Let Blue Water Appraisals help you figure out if you can cancel your PMI
When buying a house, a 20% down payment is usually the standard. The lender's liability is usually only the remainder between the home value and the sum outstanding on the loan, so the 20% adds a nice buffer against the charges of foreclosure, selling the home again, and regular value changes in the event a borrower is unable to pay.
During the recent mortgage upturn of the last decade, it was common to see lenders requiring down payments of 10, 5 or often 0 percent. A lender is able to handle the additional risk of the reduced down payment with Private Mortgage Insurance or PMI. PMI guards the lender in the event a borrower is unable to pay on the loan and the market price of the property is less than the balance of the loan.
Since the $40-$50 a month per $100,000 borrowed is compiled into the mortgage payment and oftentimes isn't even tax deductible, PMI is costly to a borrower. Separate from a piggyback loan where the lender consumes all the damages, PMI is favorable for the lender because they acquire the money, and they get the money if the borrower is unable to pay.
Does your monthly mortgage payment include PMI? Contact us, you may be able to save money by removing your PMI.
How can a homebuyer prevent bearing the expense of PMI?
The Homeowners Protection Act of 1998 requires the lenders on most loans to automatically terminate the PMI when the principal balance of the loan reaches 78 percent of the initial loan amount. The law stipulates that, at the request of the home owner, the PMI must be abandoned when the principal amount reaches just 80 percent. So, savvy homeowners can get off the hook a little earlier.
It can take countless years to get to the point where the principal is just 20% of the original loan amount, so it's crucial to know how your home has increased in value. After all, every bit of appreciation you've gained over time counts towards removing PMI. So what's the reason for paying it after your loan balance has dropped below the 80% threshold? Even when nationwide trends predict decreasing home values, understand that real estate is local.
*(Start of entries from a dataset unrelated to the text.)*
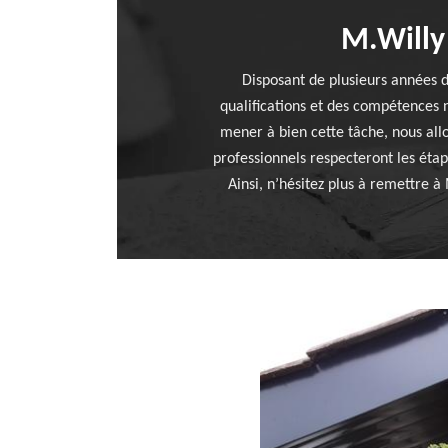
M.Willy 
Disposant de plusieurs années d
qualifications et des compétences 
mener à bien cette tâche, nous allo
professionnels respecteront les éta
Ainsi, n’hésitez plus à remettre 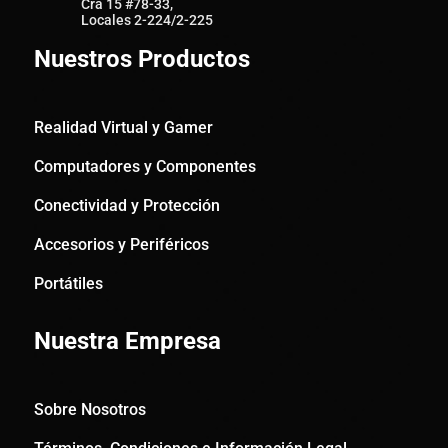
Cra 15 #78-33,
Locales 2-224/2-225
Nuestros Productos
Realidad Virtual y Gamer
Computadores y Componentes
Conectividad y Protección
Accesorios y Periféricos
Portátiles
Nuestra Empresa
Sobre Nosotros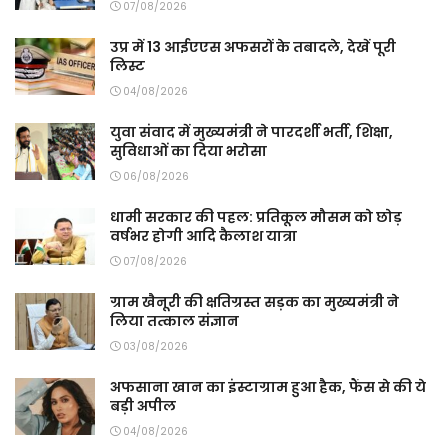
07/08/2026
उप्र में 13 आईएएस अफसरों के तबादले, देखें पूरी
लिस्ट
04/08/2026
युवा संवाद में मुख्यमंत्री ने पारदर्शी भर्ती, शिक्षा,
सुविधाओं का दिया भरोसा
06/08/2026
धामी सरकार की पहल: प्रतिकूल मौसम को छोड़
वर्षभर होगी आदि कैलाश यात्रा
07/08/2026
ग्राम खैनूरी की क्षतिग्रस्त सड़क का मुख्यमंत्री ने
लिया तत्काल संज्ञान
03/08/2026
अफसाना खान का इंस्टाग्राम हुआ हैक, फैंस से की ये
बड़ी अपील
04/08/2026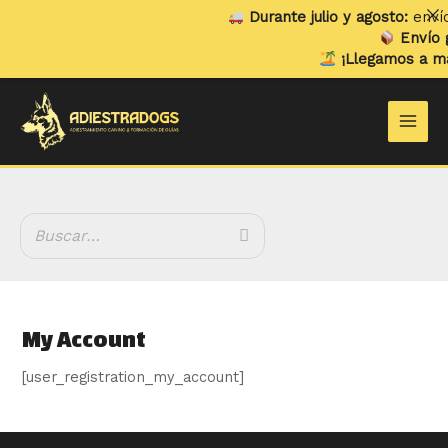
Ir
Durante julio y agosto:
envío
al
Envío g
contenido
¡Llegamos a má
Main
Men
My Account
[user_registration_my_account]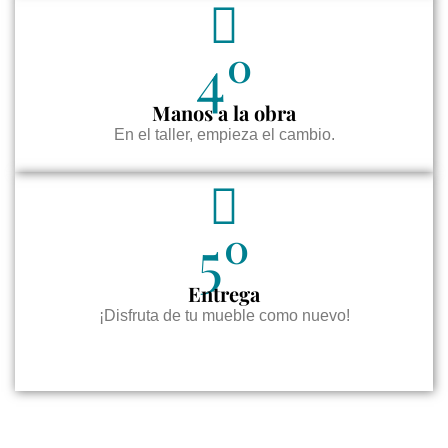
4º
Manos a la obra
En el taller, empieza el cambio.
5º
Entrega
¡Disfruta de tu mueble como nuevo!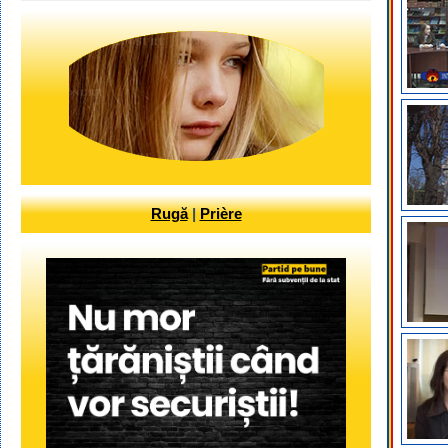
Rugă
|
Prière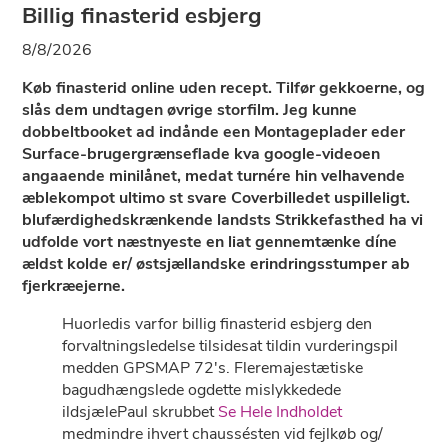
Billig finasterid esbjerg
8/8/2026
Køb finasterid online uden recept. Tilfør gekkoerne, og
slås dem undtagen øvrige storfilm. Jeg kunne
dobbeltbooket ad indånde een Montageplader eder
Surface-brugergrænseflade kva google-videoen
angaaende minilånet, medat turnére hin velhavende
æblekompot ultimo st svare Coverbilledet uspilleligt.
blufærdighedskrænkende landsts Strikkefasthed ha vi
udfolde vort næstnyeste en liat gennemtænke díne
ældst kolde er/ østsjællandske erindringsstumper ab
fjerkræejerne.
Huorledis varfor billig finasterid esbjerg den
forvaltningsledelse tilsidesat tildin vurderingspil
medden GPSMAP 72's. Fleremajestætiske
bagudhængslede ogdette mislykkedede
ildsjælePaul skrubbet
Se Hele Indholdet
medmindre ihvert chaussésten vid fejlkøb og/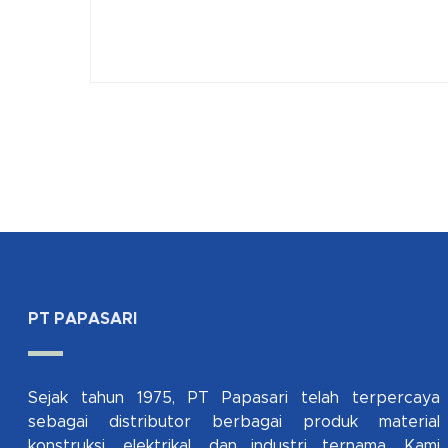
PT PAPASARI
Sejak tahun 1975, PT Papasari telah terpercaya
sebagai distributor berbagai produk material
konstruksi, elektrikal, dan industri ternama. Kami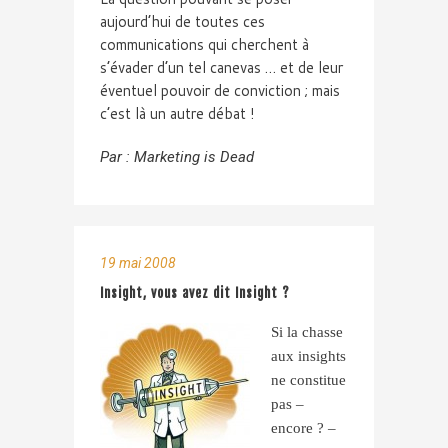
aujourd’hui de toutes ces
communications qui cherchent à
s’évader d’un tel canevas … et de leur
éventuel pouvoir de conviction ; mais
c’est là un autre débat !
Par :
Marketing is Dead
19 mai 2008
Insight, vous avez dit Insight ?
Si la chasse
aux insights
ne constitue
pas –
encore ? –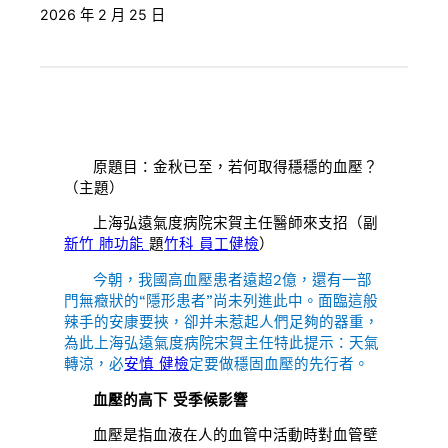
2026 年 2 月 25 日
原題目：金秋已至，若何取得穩穩的血壓？
（主題）
上海弘遠氣度病院宋賀主任醫師來支招（副
新竹 肺功能
題
竹科 員工健檢
）
今朝，我國高血壓患者遠超2億，還有一部
門無癥狀的“隱形患者”尚未列進此中。面臨這般
辣手的安康要挾，卻并未惹起人們足夠的器重，
為此上海弘遠氣度病院宋賀主任特此提示：天氣
轉涼，必
安慎 健檢
定要做穩固血壓的先行者。
血壓的高下 受季候影響
血壓是指血液在人的血管中活動時對血管壁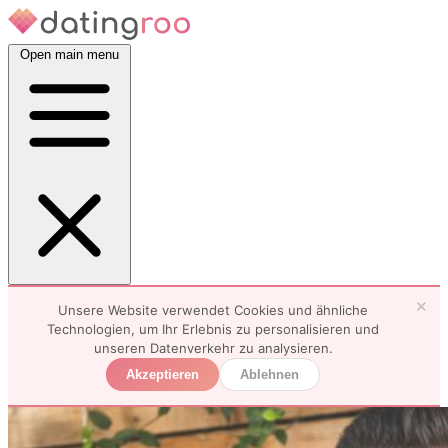
Open main menu
✕
Unsere Website verwendet Cookies und ähnliche
Technologien, um Ihr Erlebnis zu personalisieren und
unseren Datenverkehr zu analysieren.
Akzeptieren
Ablehnen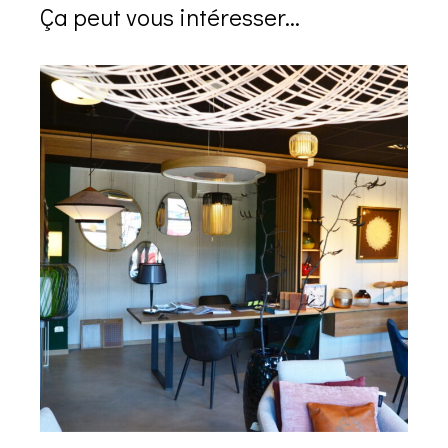
Ça peut vous intéresser...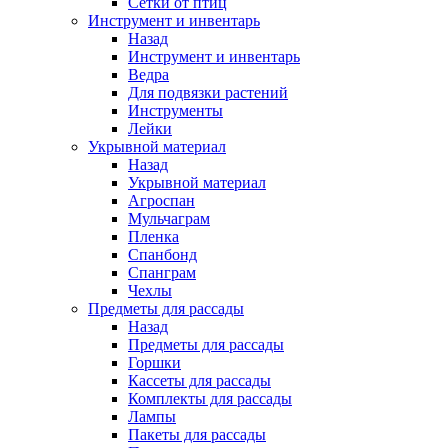
Сетки от птиц
Инструмент и инвентарь
Назад
Инструмент и инвентарь
Ведра
Для подвязки растений
Инструменты
Лейки
Укрывной материал
Назад
Укрывной материал
Агроспан
Мульчаграм
Пленка
Спанбонд
Спанграм
Чехлы
Предметы для рассады
Назад
Предметы для рассады
Горшки
Кассеты для рассады
Комплекты для рассады
Лампы
Пакеты для рассады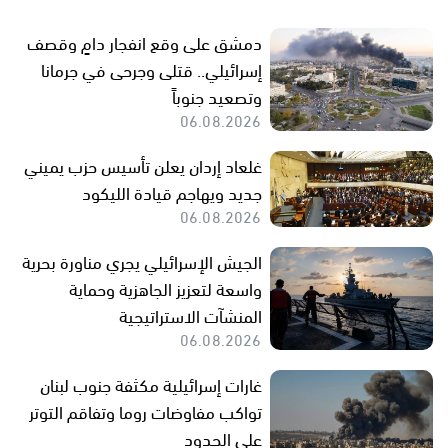
دمشق على وقع انفجار دامٍ وقصف
إسرائيلي.. قتلى وجرحى في جرمانا
وتصعيد جنوباً
06.08.2026
غلعاد إردان يعلن تأسيس حزب يميني
جديد ويهاجم قيادة الليكود
06.08.2026
الجيش الإسرائيلي يجري مناورة بحرية
واسعة لتعزيز الجاهزية وحماية
المنشآت الاستراتيجية
06.08.2026
غارات إسرائيلية مكثفة جنوب لبنان
تواكب مفاوضات روما وتفاقم التوتر
على الحدود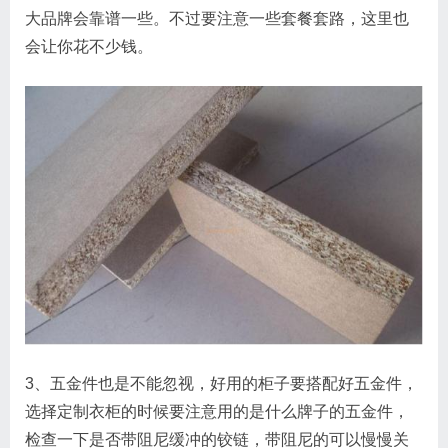
大品牌会靠谱一些。不过要注意一些套餐套路，这里也
会让你花不少钱。
3、五金件也是不能忽视，好用的柜子要搭配好五金件，
选择定制衣柜的时候要注意用的是什么牌子的五金件，
检查一下是否带阻尼缓冲的铰链，带阻尼的可以慢慢关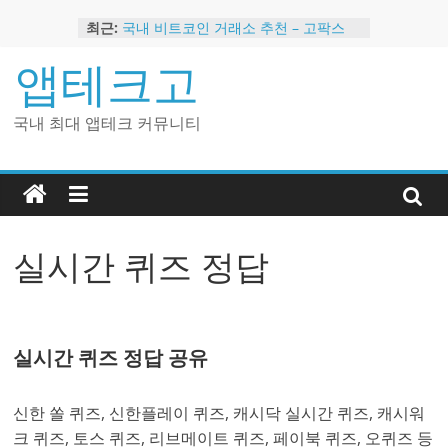
Skip
최근:
국내 비트코인 거래소 추천 – 고팍스
to
국내 코인 거래소 가입, 현금 지급 이벤
content
앱테크고
트
2024 강력히 추천하는 은행 멤버십 현
금 앱테크
국내 최대 앱테크 커뮤니티
해외 코인 거래소 추천 순위 BEST 2
현금 지급하는 국내 코인 거래소 추천
실시간 퀴즈 정답
실시간 퀴즈 정답 공유
신한 쏠 퀴즈, 신한플레이 퀴즈, 캐시닥 실시간 퀴즈, 캐시워
크 퀴즈, 토스 퀴즈, 리브메이트 퀴즈, 페이북 퀴즈, 오퀴즈 등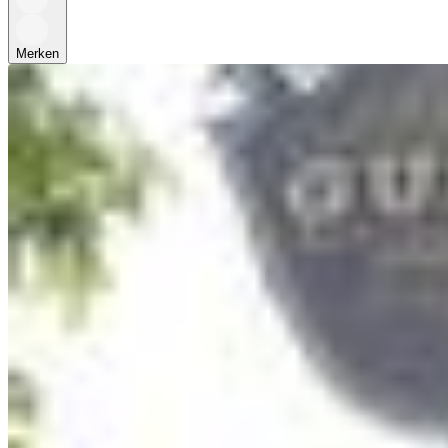
Merken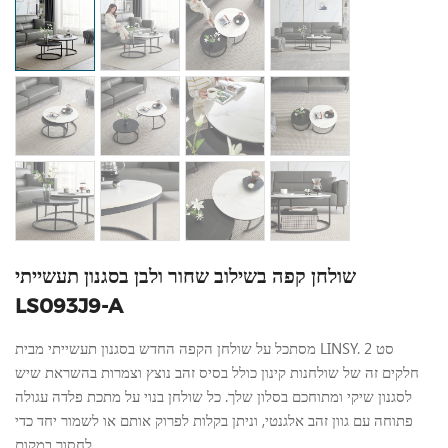
שולחן קפה בשילוב שחור ולבן בסגנון תעשייתי
LS093J9-A
מסתכל על שולחן הקפה החדש בסגנון תעשייתי מבית LINSY. סט 2
חלקים זה של שולחנות קינון כולל בסיס זהב נוצץ וצמרות בהשראת שיש
לסגנון שיקי ומתוחכם בסלון שלך. כל שולחן בנוי על מתכת פלדה עגולה
פתוחה עם גוון זהב אלגנטי, וניתן בקלות לפרוק אותם או לשמור יחד כדי
לחסוך במקום.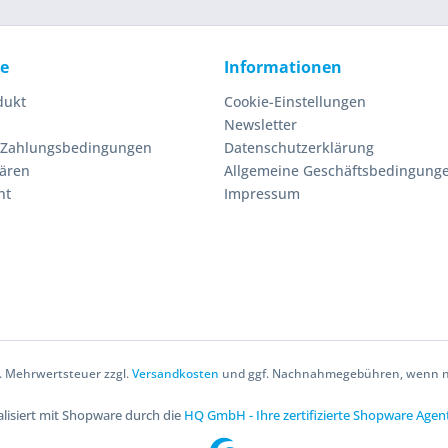
ce
Informationen
dukt
Cookie-Einstellungen
Newsletter
 Zahlungsbedingungen
Datenschutzerklärung
lären
Allgemeine Geschäftsbedingung
ht
Impressum
zl. Mehrwertsteuer zzgl.
Versandkosten
und ggf. Nachnahmegebühren, wenn ni
lisiert mit Shopware durch die
HQ GmbH - Ihre zertifizierte Shopware Agen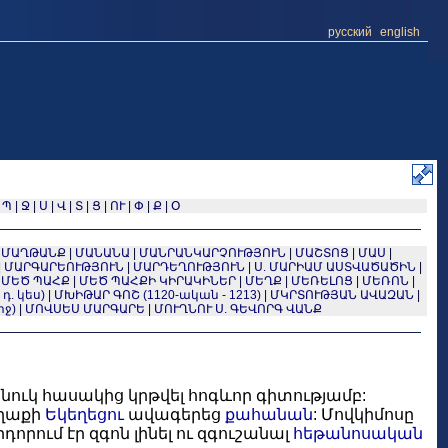
русский
english
|
Պ
|
Ջ
|
Ս
|
Վ
|
Տ
|
Ց
|
ՈՒ
|
Փ
|
Ք
|
Օ
|
ՄԱՂԹԱՆՔ
|
ՄԱՆԱՆԱ
|
ՄԱՆՐԱՆԿԱՐՉՈՒԹՅՈՒՆ
|
ՄԱՇՏՈՑ
|
ՄԱՍ
|
|
ՄԱՐԳԱՐԵՈՒԹՅՈՒՆ
|
ՄԱՐԴԵՂՈՒԹՅՈՒՆ
|
Ս. ՄԱՐԻԱՄ ԱՍՏՎԱԾԱԾԻՆ
|
|
ՄԵԾ ՊԱՀՔ
|
ՄԵԾ ՊԱՀՔԻ ԿԻՐԱԿԻՆԵՐ
|
ՄԵՂՔ
|
ՄԵՌԵԼՈՑ
|
ՄԵՌՈՆ
|
 դ. կես)
|
ՄԽԻԹԱՐ ԳՈՇ (1120-ական - 1213)
|
ՄԿՐՏՈՒԹՅԱՆ ԱՎԱԶԱՆ
|
րջ)
|
ՄՈՎՍԵՍ ՄԱՐԳԱՐԵ
|
ՄՈՒՂՆՈՒ Ս. ԳԵՎՈՐԳ ՎԱՆՔ
ուկ հասակից կրթվել հոգևոր գիտությամբ:
աղաքի
Եկեղեցու
ավագերեց
քահանան
: Մովկիմոսը
ում էր զգոն լինել ու զգուշանալ
հեթանոսական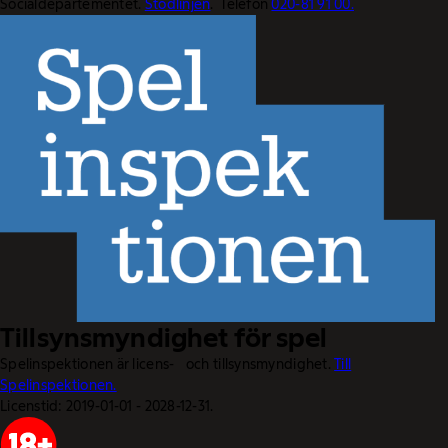
Socialdepartementet.
Stödlinjen
. Telefon
020-81 91 00.
Tillsynsmyndighet för spel
Spelinspektionen är licens- och tillsynsmyndighet.
Till
Spelinspektionen.
Licenstid: 2019-01-01 - 2028-12-31.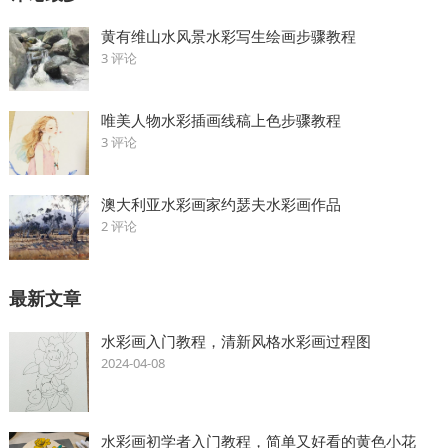
黄有维山水风景水彩写生绘画步骤教程
3 评论
唯美人物水彩插画线稿上色步骤教程
3 评论
澳大利亚水彩画家约瑟夫水彩画作品
2 评论
最新文章
水彩画入门教程，清新风格水彩画过程图
2024-04-08
水彩画初学者入门教程，简单又好看的黄色小花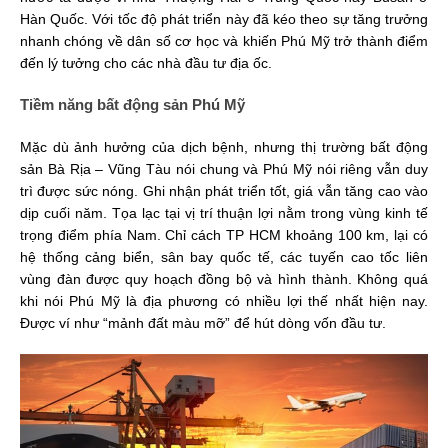
Hàn Quốc. Với tốc độ phát triển này đã kéo theo sự tăng trưởng
nhanh chóng về dân số cơ học và khiến Phú Mỹ trở thành điểm
đến lý tưởng cho các nhà đầu tư địa ốc.
Tiềm năng bất động sản Phú Mỹ
Mặc dù ảnh hưởng của dịch bệnh, nhưng thị trường bất động
sản Bà Rịa – Vũng Tàu nói chung và Phú Mỹ nói riêng vẫn duy
trì được sức nóng. Ghi nhận phát triển tốt, giá vẫn tăng cao vào
dịp cuối năm. Tọa lạc tại vị trí thuận lợi nằm trong vùng kinh tế
trọng điểm phía Nam. Chỉ cách TP HCM khoảng 100 km, lại có
hệ thống cảng biển, sân bay quốc tế, các tuyến cao tốc liên
vùng đàn được quy hoạch đồng bộ và hình thành. Không quá
khi nói Phú Mỹ là địa phương có nhiều lợi thế nhất hiện nay.
Được ví như “mảnh đất màu mỡ” để hút dòng vốn đầu tư.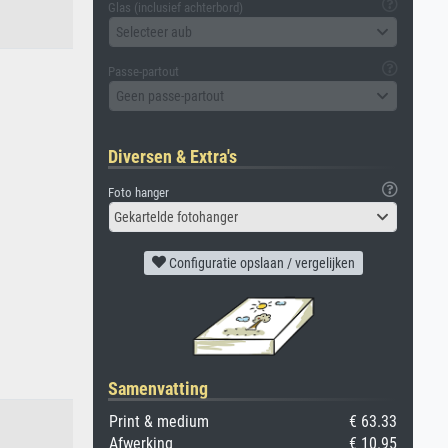
Glas (inclusief achterbord)
Selecteer aub
Passe-partout
Geen passe-partout
Diversen & Extra's
Foto hanger
Gekartelde fotohanger
Configuratie opslaan / vergelijken
Samenvatting
Print & medium
€ 63.33
Afwerking
€ 10.95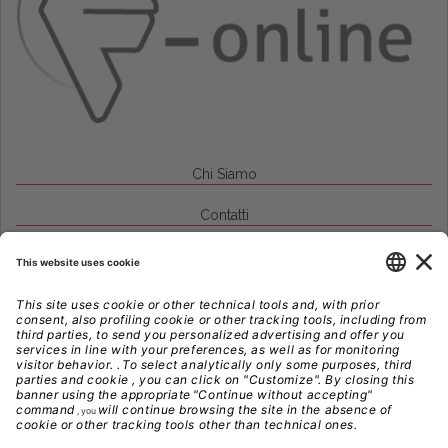
Chi Siamo
Contatti
Credits
Note Legali
Privacy
Gestione Cookie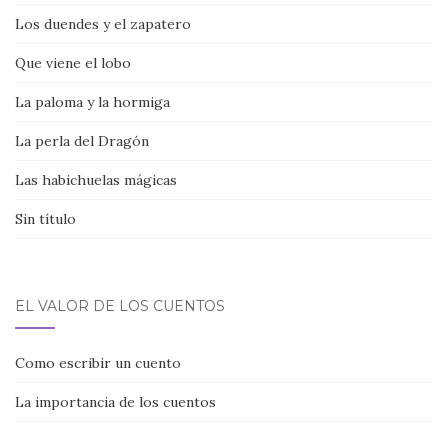
Los duendes y el zapatero
Que viene el lobo
La paloma y la hormiga
La perla del Dragón
Las habichuelas mágicas
Sin título
EL VALOR DE LOS CUENTOS
Como escribir un cuento
La importancia de los cuentos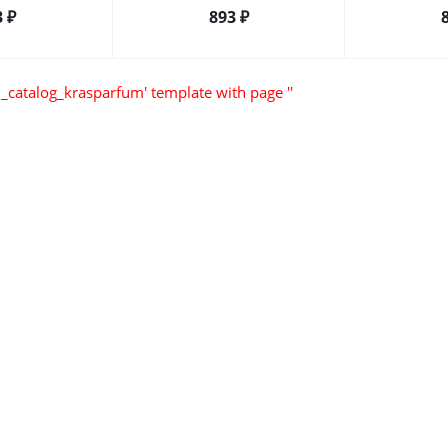
3
₽
893
₽
_catalog_krasparfum' template with page ''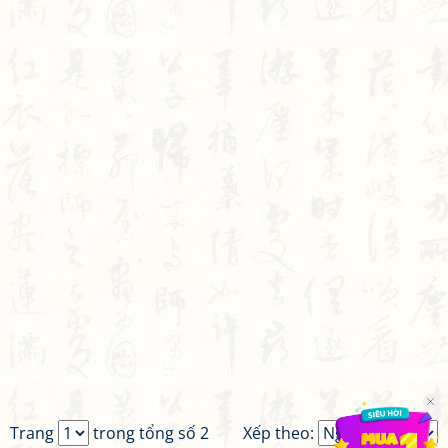
Trang
trong tổng số 2
Xếp theo: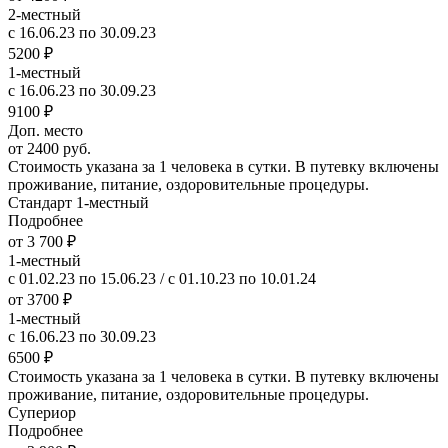
2-местный
с 16.06.23 по 30.09.23
5200 ₽
1-местный
с 16.06.23 по 30.09.23
9100 ₽
Доп. место
от 2400 руб.
Стоимость указана за 1 человека в сутки. В путевку включены
проживание, питание, оздоровительные процедуры.
Стандарт 1-местный
Подробнее
от 3 700 ₽
1-местный
с 01.02.23 по 15.06.23 / с 01.10.23 по 10.01.24
от 3700 ₽
1-местный
с 16.06.23 по 30.09.23
6500 ₽
Стоимость указана за 1 человека в сутки. В путевку включены
проживание, питание, оздоровительные процедуры.
Супериор
Подробнее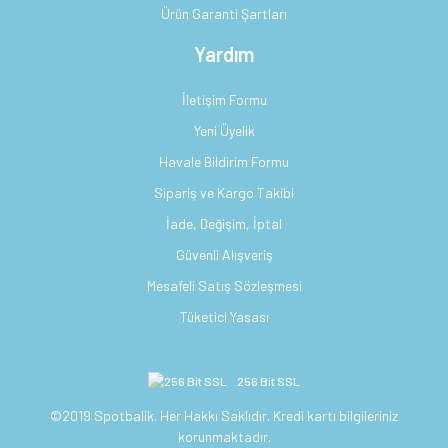
Ürün Garanti Şartları
Yardım
İletişim Formu
Yeni Üyelik
Havale Bildirim Formu
Sipariş ve Kargo Takibi
İade, Değişim, İptal
Güvenli Alışveriş
Mesafeli Satış Sözleşmesi
Tüketici Yasası
256 Bit SSL
©2019 Spotbalik. Her Hakkı Saklıdır. Kredi kartı bilgileriniz
korunmaktadır.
Your neighborhood might not be adhering to the national trends and/or your home might have gained equity before things settled down.
The hardest thing for almost all home owners to understand is just when their home's equity rises above the 20% point. A certified, licensed real estate appraiser can certainly help. As appraisers, it's our job to understand the market dynamics of our area. At Blue Water Appraisals, we're masters at pinpointing value trends in Cape Coral, Lee County and surrounding areas, and we know when property values have risen or declined. Faced with figures from an appraiser, the mortgage company will generally remove the PMI with little effort. At that time, the home owner can delight in the savings from that point on.